À l'occasion d'un colloque marquant le début du Mois de la planification financière de la retraite, un sondage a démontré une fois de plus le surendettement des Québécois et leur manque d'intérêt pour l'épargne.
L'événement destiné aux professionnels des services financiers était organisé par Question Retraite, un regroupement sans but lucratif voué à sensibiliser les 25-45 ans à la nécessité de commencer tôt à préparer leur «après-carrière».

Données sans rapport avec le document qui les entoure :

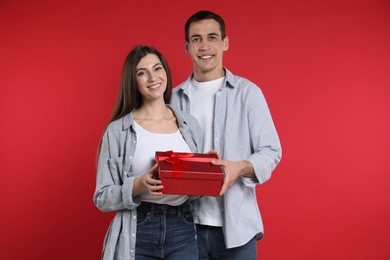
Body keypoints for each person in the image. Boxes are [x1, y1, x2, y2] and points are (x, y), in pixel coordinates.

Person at [171, 10, 282, 259]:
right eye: (196, 39)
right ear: (186, 46)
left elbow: (271, 151)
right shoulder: (171, 99)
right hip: (184, 229)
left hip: (237, 229)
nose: (204, 46)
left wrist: (239, 168)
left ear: (225, 43)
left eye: (212, 37)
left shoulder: (248, 93)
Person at [94, 45, 203, 260]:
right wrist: (138, 184)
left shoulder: (190, 125)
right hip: (139, 227)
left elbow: (196, 192)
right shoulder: (118, 130)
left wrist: (205, 170)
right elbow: (102, 198)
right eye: (142, 73)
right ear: (133, 81)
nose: (153, 77)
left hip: (182, 226)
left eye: (157, 68)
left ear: (165, 73)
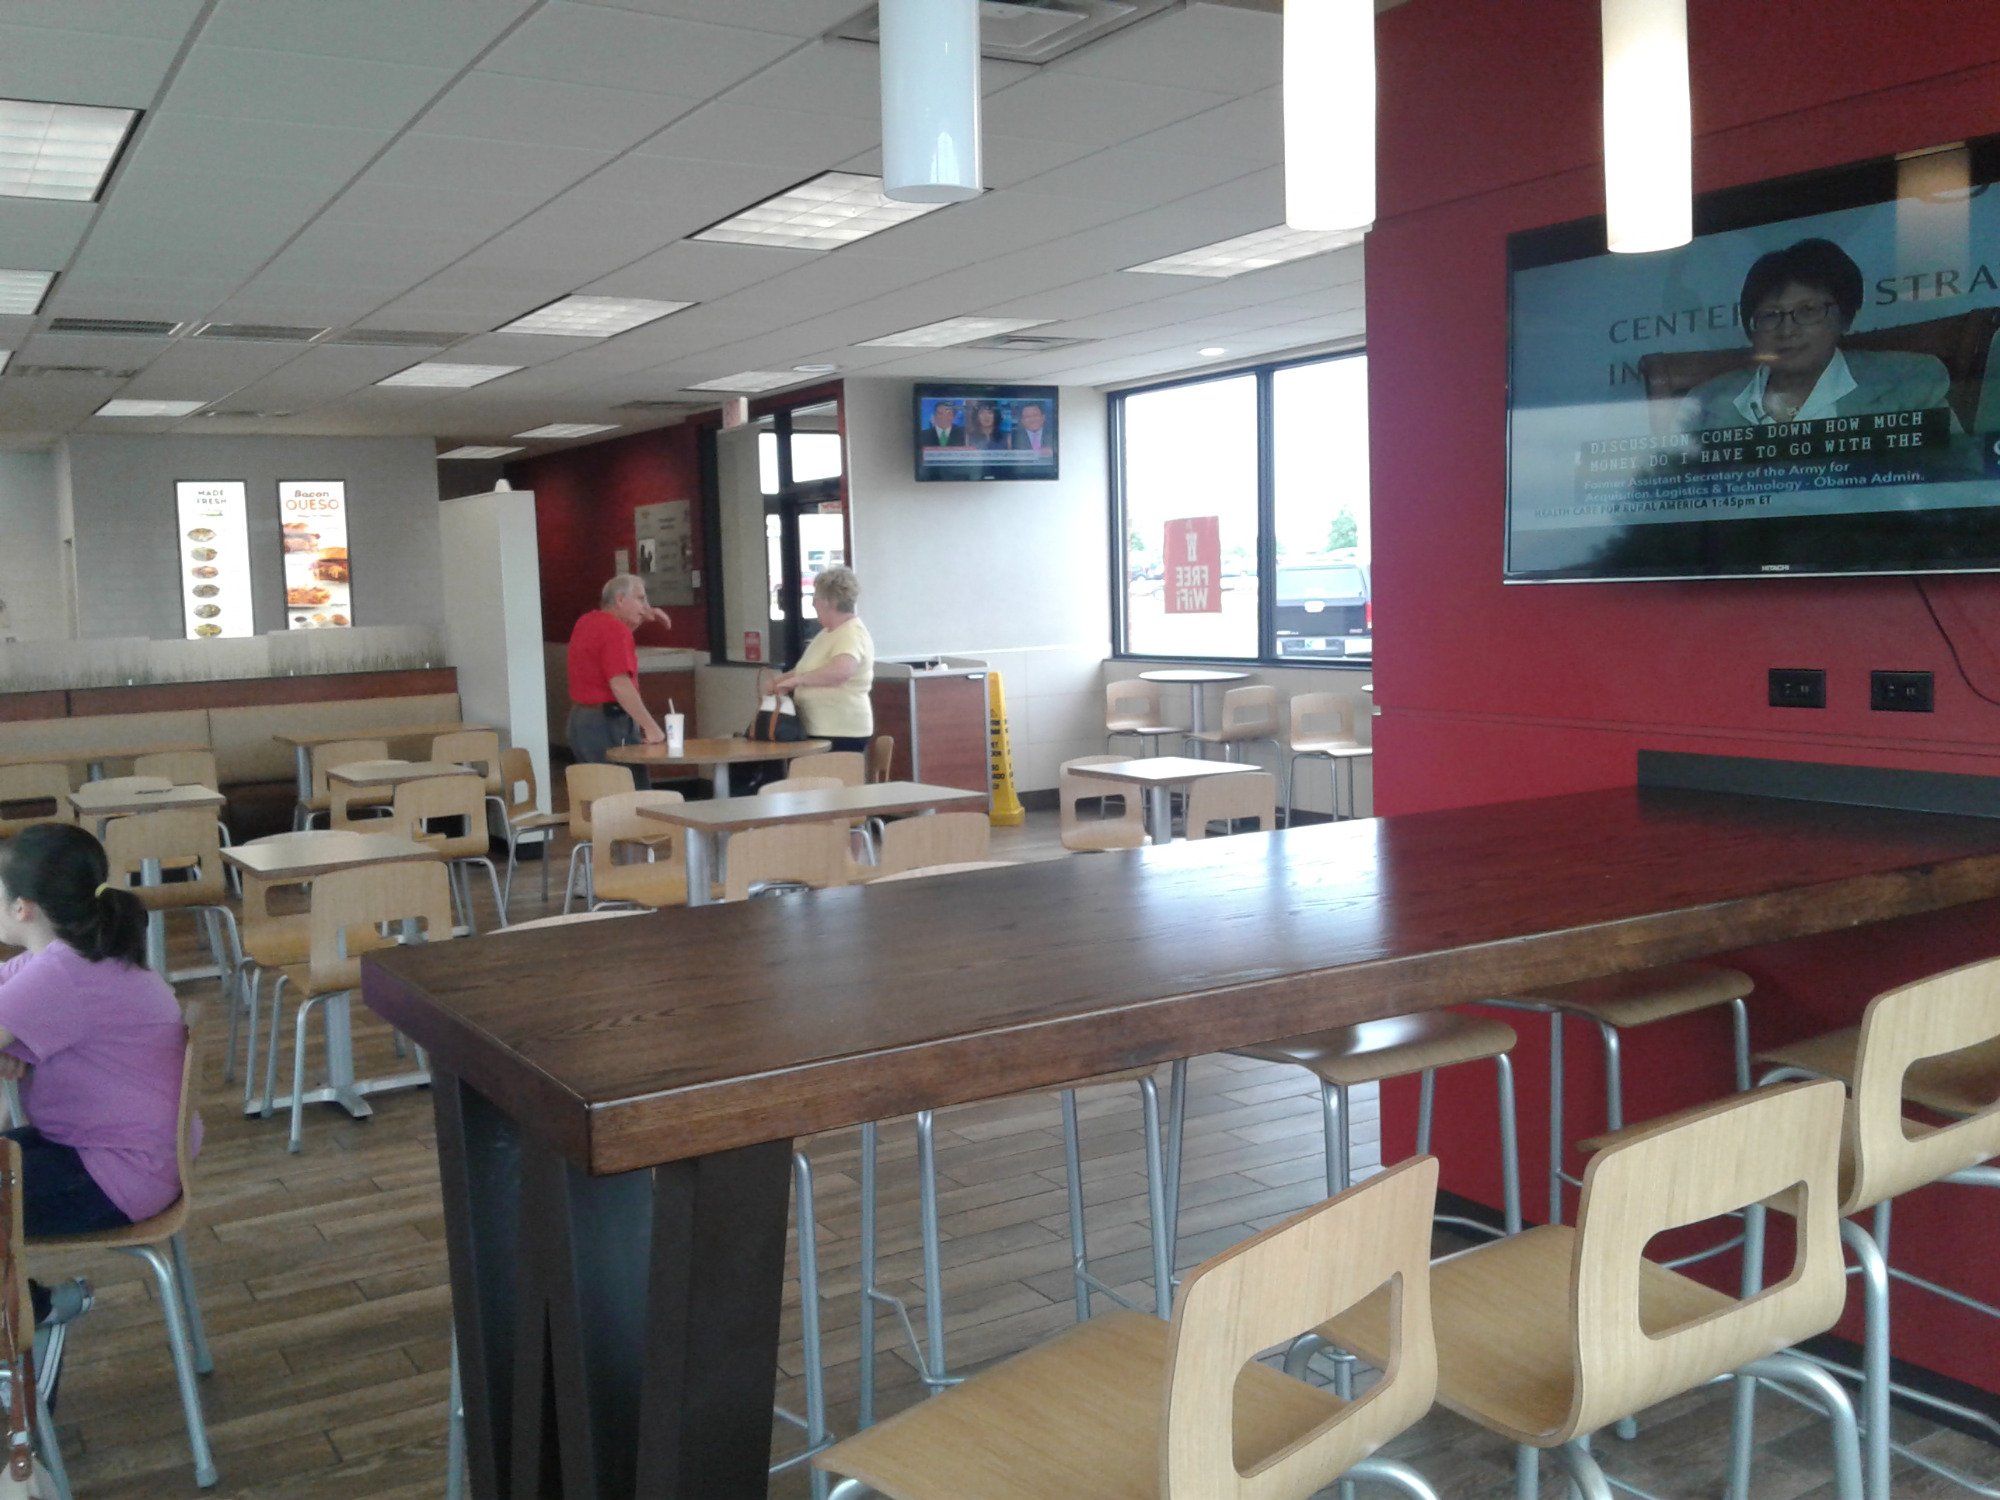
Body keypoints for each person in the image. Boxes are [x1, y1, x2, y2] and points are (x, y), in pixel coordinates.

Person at [0, 823, 198, 1386]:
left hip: (113, 1172)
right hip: (127, 1157)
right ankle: (38, 1310)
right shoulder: (74, 955)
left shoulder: (61, 974)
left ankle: (32, 1321)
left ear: (22, 907)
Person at [1678, 238, 1956, 433]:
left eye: (1808, 311)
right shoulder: (1705, 403)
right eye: (1770, 315)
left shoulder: (1907, 385)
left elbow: (1958, 479)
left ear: (1845, 317)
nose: (1787, 330)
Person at [766, 566, 875, 753]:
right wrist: (780, 681)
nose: (813, 604)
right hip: (818, 728)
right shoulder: (827, 633)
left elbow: (841, 671)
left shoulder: (851, 633)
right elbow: (808, 670)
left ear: (828, 602)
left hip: (840, 731)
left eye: (815, 598)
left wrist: (797, 681)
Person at [566, 575, 671, 764]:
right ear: (620, 600)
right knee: (629, 781)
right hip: (609, 721)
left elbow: (610, 648)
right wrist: (651, 727)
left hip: (580, 720)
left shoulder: (586, 621)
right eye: (641, 599)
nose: (645, 606)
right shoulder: (616, 631)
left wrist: (642, 616)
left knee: (594, 781)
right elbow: (620, 684)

Après les appels à la raison de la Banque du Canada et plusieurs autres sonneries d'alarme, le constat est particulièrement inquiétant du côté des dettes. On trouve des soldes impayés sur les cartes de crédit de 38 % des répondants et dans les marges de crédit de 42 % des 25 à 64 ans.

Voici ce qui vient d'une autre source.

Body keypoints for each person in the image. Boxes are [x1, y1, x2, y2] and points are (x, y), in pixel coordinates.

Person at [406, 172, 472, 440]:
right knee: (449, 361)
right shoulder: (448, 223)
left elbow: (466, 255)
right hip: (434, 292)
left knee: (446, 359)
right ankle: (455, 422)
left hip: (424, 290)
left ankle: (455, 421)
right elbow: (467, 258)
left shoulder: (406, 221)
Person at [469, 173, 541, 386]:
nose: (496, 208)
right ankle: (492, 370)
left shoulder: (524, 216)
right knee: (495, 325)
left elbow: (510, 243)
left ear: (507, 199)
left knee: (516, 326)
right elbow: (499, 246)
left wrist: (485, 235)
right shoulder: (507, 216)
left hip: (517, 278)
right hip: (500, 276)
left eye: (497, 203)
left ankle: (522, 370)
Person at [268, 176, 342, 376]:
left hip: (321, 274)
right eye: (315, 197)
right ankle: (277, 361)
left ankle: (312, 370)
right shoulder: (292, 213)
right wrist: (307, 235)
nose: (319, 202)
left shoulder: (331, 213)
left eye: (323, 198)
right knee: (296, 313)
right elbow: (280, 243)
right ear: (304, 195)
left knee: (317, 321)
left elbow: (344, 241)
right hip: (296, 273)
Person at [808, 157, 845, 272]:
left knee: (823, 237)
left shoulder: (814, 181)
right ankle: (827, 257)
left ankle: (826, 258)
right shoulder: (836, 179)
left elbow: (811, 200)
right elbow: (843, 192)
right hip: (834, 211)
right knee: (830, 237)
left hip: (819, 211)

Presque 6 sondés sur 10 estiment que la consommation au jour le jour repousse l'épargne au second rang de leurs priorités financières.
Le plus étonnant, c'est que seulement 15 % des répondants disent s'être fixé des objectifs précis et chiffrés d'épargne pour la retraite.
Il est pourtant facile de calculer à l'aide d'un outil en ligne comme celui de Question Retraite qu'une personne qui gagne 45 000 $, par année, sans cotiser à un régime de retraite personnel ou d'employeur, devra faire un effort irréaliste (presque 10 000 $ par année) si elle attend d'avoir 45 ans avant de se mettre à accumuler une épargne capable de remplacer 70 % de son salaire 20 ans plus tard.
Personnellement, je n'ai pas été trop impressionné de voir que l'importance attribuée à l'avenir financier augmente avec l'âge. En général, on planifie plus et on épargne davantage qu'il y a 10 ans.
Après tout, il est normal que les années ajoutent un peu de sagesse.
Si bien que plus d'une personne sur deux chez les 35 ans et plus aimerait pouvoir revenir en arrière de 10 années pendant lesquelles elle penserait davantage à préparer son avenir financier.
Malheureusement, aucune carte de crédit ne permet encore d'acheter une machine à remonter le temps.
Au contraire (est-il utile de le rappeler aux futurs retraités?), le gouvernement fédéral a annoncé en mars à tous les citoyens de moins de 50 ans qu'ils devront atteindre 67 ans au lieu de 65 avant de toucher leur premier chèque de prestation de sécurité de la vieillesse. Ce revenu (544,98 $ au maximum actuel) est considéré comme la base de la pyramide de la sécurité financière à la retraite.
Au printemps on avait calculé qu'un travailleur de 50 ans désireux de prendre quand même sa retraite dans 15 ans doit épargner 75 $ de plus par mois qu'avant ce changement et obtenir un optimiste rendement de 5 % de ses placements REER, seulement pour combler ce manque à gagner de deux ans.
D'accord, de plus en plus de gens envisagent de rester au travail plus longtemps que ceux qui avaient le même âge il y a 15 ans.
Mais, avec la longévité qui s'étire, la retraite requerra des fonds de plus en plus longtemps. En accumuler un peu plus un peu plus tôt, ce n'est quand même pas préparer ses funérailles.
CITATION DE LA SEMAINE
«Plusieurs travailleurs réalisent aujourd'hui qu'ils auraient pu se faciliter la tâche en commençant à épargner plus tôt pour leur retraite.»